RECORDS FOR PROCESSING START
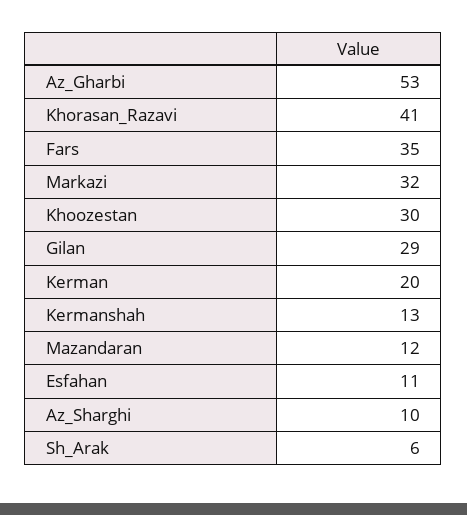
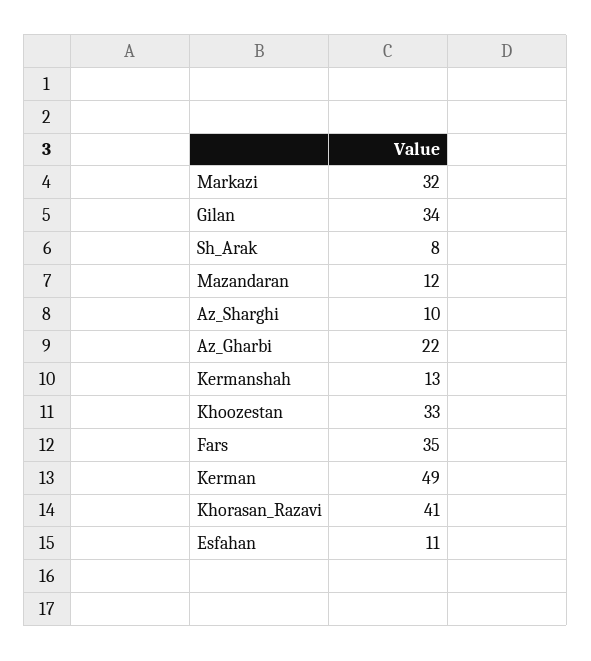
Az_Gharbi: 53 -> 22
Khoozestan: 30 -> 33
Gilan: 29 -> 34
Kerman: 20 -> 49
Sh_Arak: 6 -> 8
RECORDS FOR PROCESSING END
**TASK ITEM:** Transcribe every entry above exactly. Omit all pictures.

**EXERCISE RESPONSE:**
Az_Gharbi: 53 -> 22
Khoozestan: 30 -> 33
Gilan: 29 -> 34
Kerman: 20 -> 49
Sh_Arak: 6 -> 8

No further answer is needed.